There are a lot of best things about living here - the people here are friendly, the cost of living is low, and Yucatan provides a great lifestyle. We feel very comfortable living in a foreign country. Maybe it is because I did a lot of international travel for a living. I have been in India, Indonesia, Africa, and many other places. I have seen abject poverty. There is some poverty here in Mexico but the good thing here in Valladolid is that you don’t see beggars. It’s not like you would see in some other countries. For us, living here gives us a very comfortable lifestyle. 
 
We had one of my wife’s relatives come here and her husband loved just about everything here: the house, the swimming pool, the people we introduced him to, the restaurants we took him to; he loved it. In contrast, his wife would say, “Oh, look at the street dogs.” “Look at the shacks some of the people live in.” She just brought all her US American values with her and was very uncomfortable here, and despite what we told her about being safe, she said, “Are you sure we could really walk half a block to the main square and eat at the restaurant?
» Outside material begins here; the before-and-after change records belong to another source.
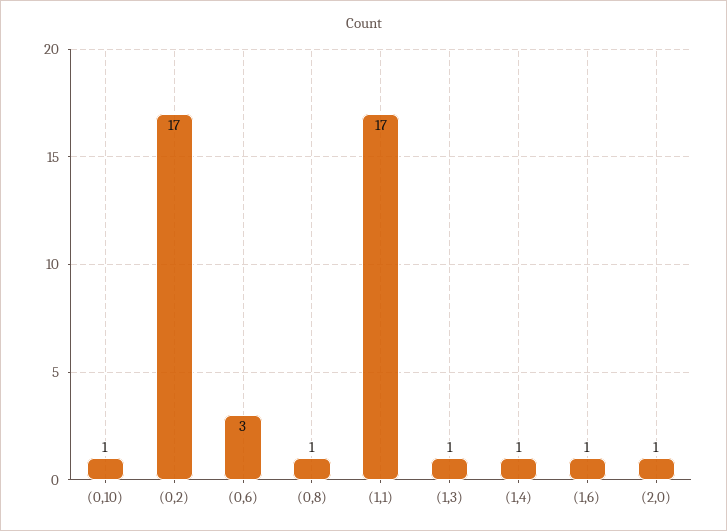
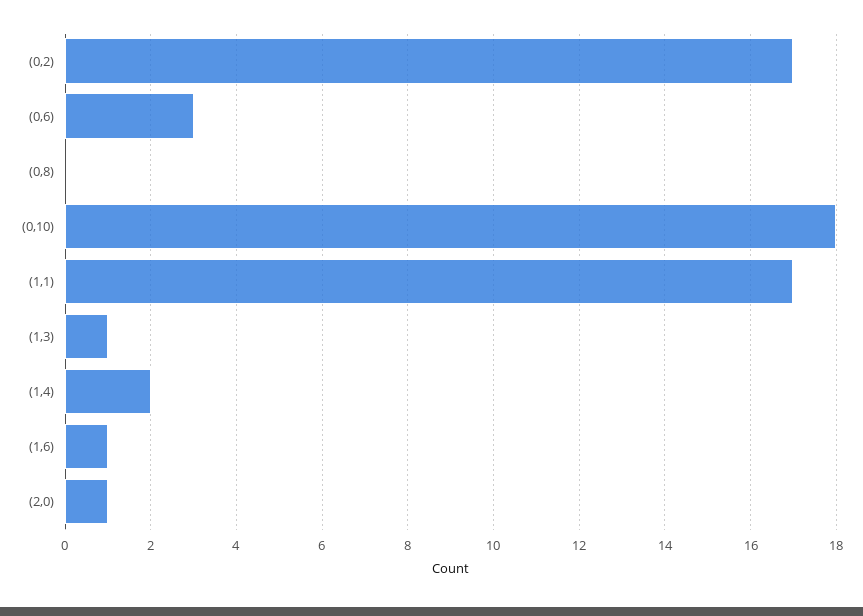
  {
-   "(0,10)": 1,
+   "(0,10)": 18,
    "(0,2)": 17,
    "(0,6)": 3,
-   "(0,8)": 1,
+   "(0,8)": 0,
    "(1,1)": 17,
    "(1,3)": 1,
-   "(1,4)": 1,
+   "(1,4)": 2,
    "(1,6)": 1,
    "(2,0)": 1
  }

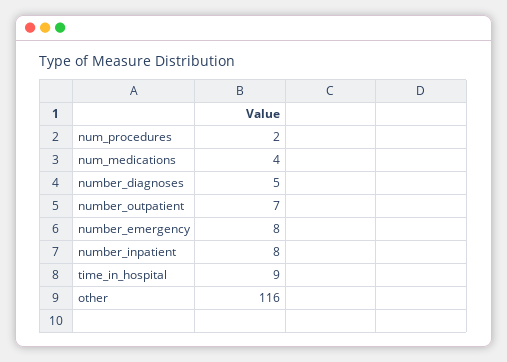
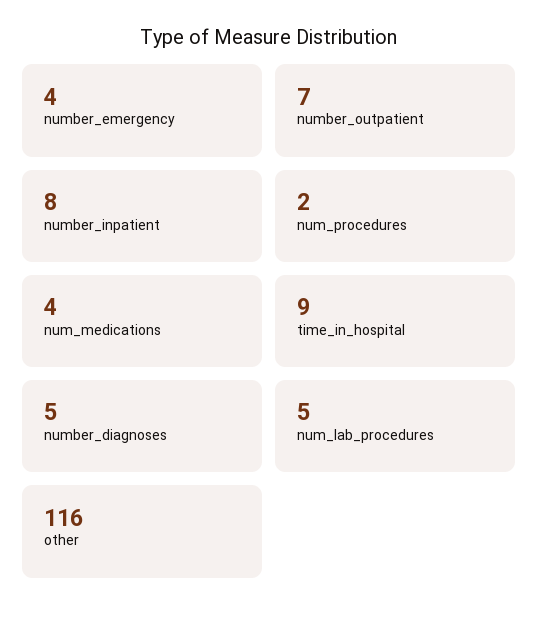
  {
    "num_procedures": 2,
    "num_medications": 4,
    "number_diagnoses": 5,
    "number_outpatient": 7,
-   "number_emergency": 8,
+   "number_emergency": 4,
    "number_inpatient": 8,
    "time_in_hospital": 9,
-   "other": 116
+   "other": 116,
+   "num_lab_procedures": 5
  }

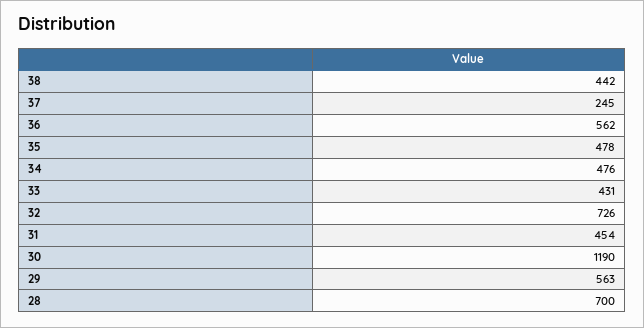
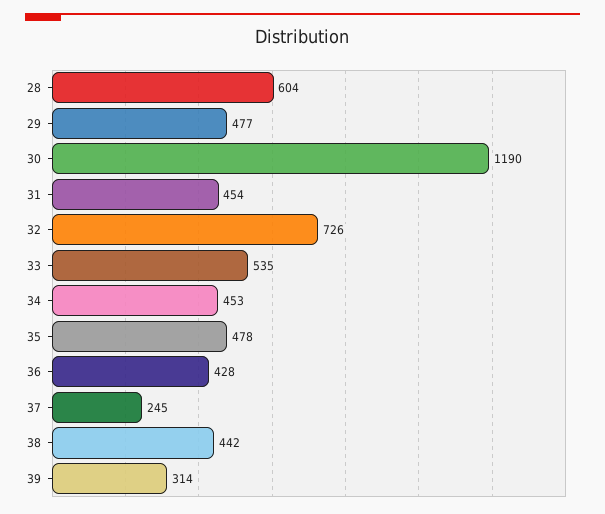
  {
    "38": 442,
    "37": 245,
-   "36": 562,
+   "36": 428,
    "35": 478,
-   "34": 476,
+   "34": 453,
-   "33": 431,
+   "33": 535,
    "32": 726,
    "31": 454,
    "30": 1190,
-   "29": 563,
+   "29": 477,
-   "28": 700
+   "28": 604,
+   "39": 314
  }

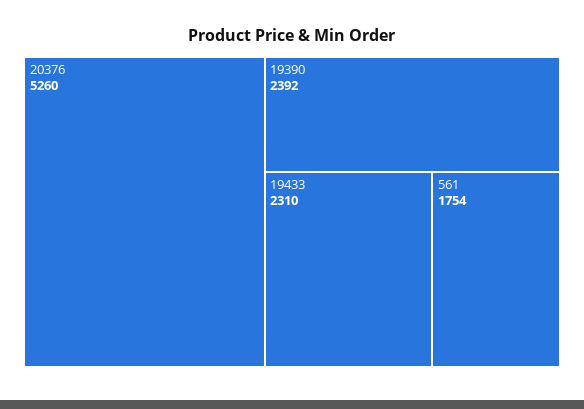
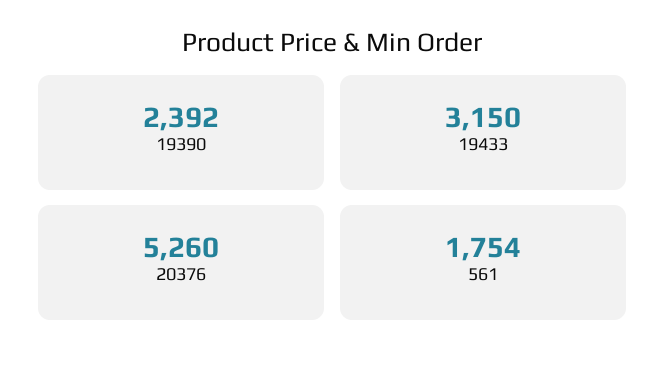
  {
    "20376": 5260,
    "19390": 2392,
-   "19433": 2310,
+   "19433": 3150,
    "561": 1754
  }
It’s night in Mexico.  Are we safe?” No matter what we told her, she was not comfortable here the whole time and her husband loved it. You just have to decide what is your range of comfort. She did the proverbial “talk louder” because here, especially in Valladolid, not a lot of people speak English. Even in the hotels or restaurants, Spanish is the language. If you go to Cancun, everybody speaks English, especially in places where expats frequent such as hotels, restaurants, gas stations, Walmart, Kmart, Costco, Sam’s Club, Office Depot, Sears. You are not going to find as many English speakers here in Valladolid, so you have feel comfortable living in a place where they don’t speak your language and you need to learn to speak some survival Spanish, unless you go to Cancun.
 
In Merida, there are a number of universities, medical schools, and there are a lot of high-income people there. We go to a chamber music series in a place called Hacienda Xcanatun from October to June for a Chamber of Music society – a quartet. They play in the Yucatan State Symphony. They all speak English. The lead person in the Chamber of Music Quartet, whose name is Chris, is a Brit and who plays a Guarneri violin, which is about a $300,000 violin. Everybody knows about Stradivarius, and Guarneri is also another famous maker of violins in the 1700s. The crowd in the Chamber of Music was about 60 people and about two-thirds of them are expats. Everybody in that group speaks English. In fact you will find out that at one time in their life they probably went to boarding school or military school in the US. That was something they did a number of years ago and maybe even to some degree now.  We know a number of people who when they were kids, or even with their children now, they send them off to boarding school in the US.
 
(Ruth Bennett harpist from the Yucatan Symphony in concert at John Venator's home, Casa de los Venados, Valladolid, Yucatan, Mexico, pictured.)